_WHAT THE EXERCISE ASKS_
In the listing below, switch "cm." to "ซม." and keep all other text unchanged. Reproduce only the text lines, not the pictures.
START DATASET RECORDS
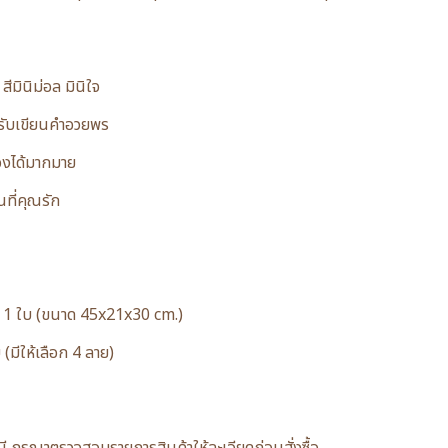
มินิม่อล มินิใจ
หรับเขียนคำอวยพร
ของได้มากมาย
ที่คุณรัก
 1 ใบ (ขนาด 45x21x30 cm.)
มีให้เลือก 4 ลาย)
END DATASET RECORDS
_ANSWER BELOW_
มินิม่อล มินิใจ
หรับเขียนคำอวยพร
ของได้มากมาย
ที่คุณรัก
 1 ใบ (ขนาด 45x21x30 ซม.)
มีให้เลือก 4 ลาย)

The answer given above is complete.